Eksepsi selanjutnya adalah penyuka entertainment. Kelas masyarakat “gaul” yang paham seluk beluk para sosialita. Mereka ini tak hanya mengerti bahwa Jolie, selain mashyur sebagai artis unggulan untuk peran wanita tangguh, juga merupakan aktifis kemanusiaan. Lebih jauh, mereka maklum bahwa pasangan aktor tampan Brad Pitt ini juga seorang yang gagap teknologi.

Kecuali juga teman-teman saya. Orang-orang yang hidup di sekeliling saya. Mereka yang barangkali –lagi-lagi menurut saya- lebih melihat saya sebagai pribadi inkoheren, daripada seorang dengan integritas pikir-laku. Pada hakikatnya, selain kementahan saya, perbedaan “kacamata” juga vital dalam memberi nilai.

Saya tidak dalam rangka berapologi. Saya tak pernah berminat. Saya hanya antusias untuk mempromosikan program saling lihat isi tempurung. Agar masing-masing dapat memandang semesta dengan cakupan lebih luas. Bagi saya, setiap orang hidup dalam tempurung, dan masing-masing menganggap itulah alam semesta.

Kembali ke kawan-kawan saya. Manusia sekeliling saya pasti paham bahwa saya sering menyerahkan kerumitan teknologis pada penyerahan-penyerahan, dan bukannya pertanyaan-pertanyaan ingin tahu. Saya apatis terhadap teknologi. Bahasa sederhananya saya ini bukan cuma katrok, tapi benar-benar tak mau tahu.

Sikap demikian tentunya tak wajar bagi akademisi. Apalagi alam kontemporer membutuhkan kecakapan integral. Kini, teknologi bukan sekedar ajang wah-wahan, ia sudah merupakan sarana untuk hidup. Seperti kapak di zaman batu, serta mesin uap di awal renaisans. It’s not just style, it’s way of life, kalau tidak salah begitu iklan salah satu produk digital.

Teknologi lalu bertransformasi lebih dari itu. Ia menjelma menjadi sebuah determinasi definitif. Ia berubah secara frontal menjadi semacam kata yang menjalankan fungsi term penengah.

Ia adalah pembeda. Karena itu, ia jadi sewenang-wenang. Orang-orang yang tak punya pengetahuan cukup dengan perkembangan mesin-mesin ia vonis kuno. Sayangnya, teknologi sudah ikut-ikutan menentukan kasta. Secara halus, ia sudah menyingkirkan kalangan tak mampu dari pergaulan.

_Isi tugas_
Dalam tulisan tentang sikap terhadap teknologi ini, dengan apa teknologi masa kini disetarakan sebagai sarana untuk hidup? Daftar ini merupakan bahan tersendiri yang terpisah dari tulisan di atas.

[Daftar sumber]
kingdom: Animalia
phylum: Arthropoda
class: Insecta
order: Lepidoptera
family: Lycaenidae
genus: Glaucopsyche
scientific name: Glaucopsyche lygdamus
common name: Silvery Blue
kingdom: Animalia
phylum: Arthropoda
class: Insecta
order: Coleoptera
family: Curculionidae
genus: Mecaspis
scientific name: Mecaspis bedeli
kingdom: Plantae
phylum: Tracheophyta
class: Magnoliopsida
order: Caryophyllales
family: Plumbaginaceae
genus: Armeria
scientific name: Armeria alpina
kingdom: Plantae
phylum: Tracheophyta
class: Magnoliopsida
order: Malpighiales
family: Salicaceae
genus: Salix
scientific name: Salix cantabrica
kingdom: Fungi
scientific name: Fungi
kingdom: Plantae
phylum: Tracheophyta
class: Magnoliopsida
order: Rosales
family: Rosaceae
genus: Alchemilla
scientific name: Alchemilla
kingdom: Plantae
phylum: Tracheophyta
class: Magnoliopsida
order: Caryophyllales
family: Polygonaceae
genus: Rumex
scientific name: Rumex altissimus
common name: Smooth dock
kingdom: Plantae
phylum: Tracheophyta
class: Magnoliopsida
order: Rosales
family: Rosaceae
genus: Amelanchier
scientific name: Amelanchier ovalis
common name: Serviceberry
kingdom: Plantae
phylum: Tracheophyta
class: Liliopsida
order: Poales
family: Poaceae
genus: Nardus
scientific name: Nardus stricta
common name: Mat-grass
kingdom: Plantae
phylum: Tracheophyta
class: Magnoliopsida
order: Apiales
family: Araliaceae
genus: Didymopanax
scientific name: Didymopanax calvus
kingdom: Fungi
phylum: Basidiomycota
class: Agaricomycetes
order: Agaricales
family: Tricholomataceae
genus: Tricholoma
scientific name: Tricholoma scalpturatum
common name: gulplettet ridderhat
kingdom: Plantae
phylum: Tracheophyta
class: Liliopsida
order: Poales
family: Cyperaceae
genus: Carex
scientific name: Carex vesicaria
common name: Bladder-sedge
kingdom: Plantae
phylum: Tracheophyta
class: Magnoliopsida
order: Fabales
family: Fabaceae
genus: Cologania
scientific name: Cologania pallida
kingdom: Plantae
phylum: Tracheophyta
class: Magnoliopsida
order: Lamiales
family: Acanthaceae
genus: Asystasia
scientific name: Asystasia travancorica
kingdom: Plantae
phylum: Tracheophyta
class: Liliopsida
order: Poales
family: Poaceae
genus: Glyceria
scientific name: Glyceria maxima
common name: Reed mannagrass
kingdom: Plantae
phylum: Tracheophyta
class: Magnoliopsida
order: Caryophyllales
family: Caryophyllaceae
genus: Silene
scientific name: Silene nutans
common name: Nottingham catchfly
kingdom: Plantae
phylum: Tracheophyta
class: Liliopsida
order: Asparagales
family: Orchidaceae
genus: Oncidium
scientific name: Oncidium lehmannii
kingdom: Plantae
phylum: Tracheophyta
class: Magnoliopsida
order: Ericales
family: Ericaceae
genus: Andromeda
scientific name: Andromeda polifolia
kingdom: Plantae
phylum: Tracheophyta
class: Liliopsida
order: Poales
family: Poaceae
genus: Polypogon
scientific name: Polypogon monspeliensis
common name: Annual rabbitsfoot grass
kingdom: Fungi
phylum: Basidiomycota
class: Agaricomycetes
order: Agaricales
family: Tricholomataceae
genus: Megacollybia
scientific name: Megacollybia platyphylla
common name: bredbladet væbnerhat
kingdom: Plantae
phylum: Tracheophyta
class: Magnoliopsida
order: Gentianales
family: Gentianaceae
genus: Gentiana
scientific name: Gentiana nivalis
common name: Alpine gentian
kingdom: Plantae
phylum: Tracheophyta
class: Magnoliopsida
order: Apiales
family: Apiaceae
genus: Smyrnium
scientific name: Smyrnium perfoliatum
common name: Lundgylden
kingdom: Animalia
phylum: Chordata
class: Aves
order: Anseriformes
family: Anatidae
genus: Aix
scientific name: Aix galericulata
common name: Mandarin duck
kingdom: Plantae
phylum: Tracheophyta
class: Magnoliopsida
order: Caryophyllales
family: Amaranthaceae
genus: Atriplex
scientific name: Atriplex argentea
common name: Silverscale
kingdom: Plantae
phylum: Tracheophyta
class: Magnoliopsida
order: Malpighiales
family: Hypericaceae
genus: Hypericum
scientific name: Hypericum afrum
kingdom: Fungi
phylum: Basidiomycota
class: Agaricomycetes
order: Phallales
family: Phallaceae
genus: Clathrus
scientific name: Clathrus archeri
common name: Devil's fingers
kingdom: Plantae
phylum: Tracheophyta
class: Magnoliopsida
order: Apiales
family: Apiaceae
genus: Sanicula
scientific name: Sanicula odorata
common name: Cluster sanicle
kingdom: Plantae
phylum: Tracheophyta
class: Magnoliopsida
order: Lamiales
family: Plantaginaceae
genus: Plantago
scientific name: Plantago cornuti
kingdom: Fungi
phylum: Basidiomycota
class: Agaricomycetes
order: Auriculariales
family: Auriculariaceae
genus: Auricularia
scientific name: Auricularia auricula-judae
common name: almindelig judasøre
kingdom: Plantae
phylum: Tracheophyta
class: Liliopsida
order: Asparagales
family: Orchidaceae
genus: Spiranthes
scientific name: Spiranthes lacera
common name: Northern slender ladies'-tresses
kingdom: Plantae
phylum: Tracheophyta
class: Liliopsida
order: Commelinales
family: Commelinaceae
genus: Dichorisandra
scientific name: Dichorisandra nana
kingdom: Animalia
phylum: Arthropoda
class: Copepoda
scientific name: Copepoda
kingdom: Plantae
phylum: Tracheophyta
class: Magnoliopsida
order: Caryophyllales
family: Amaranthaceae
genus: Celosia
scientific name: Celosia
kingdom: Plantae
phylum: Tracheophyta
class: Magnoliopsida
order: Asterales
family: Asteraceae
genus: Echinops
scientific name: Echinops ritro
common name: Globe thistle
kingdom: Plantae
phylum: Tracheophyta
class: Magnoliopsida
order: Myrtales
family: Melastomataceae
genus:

_Hasil_
Dengan kapak di zaman batu serta mesin uap di awal renaisans.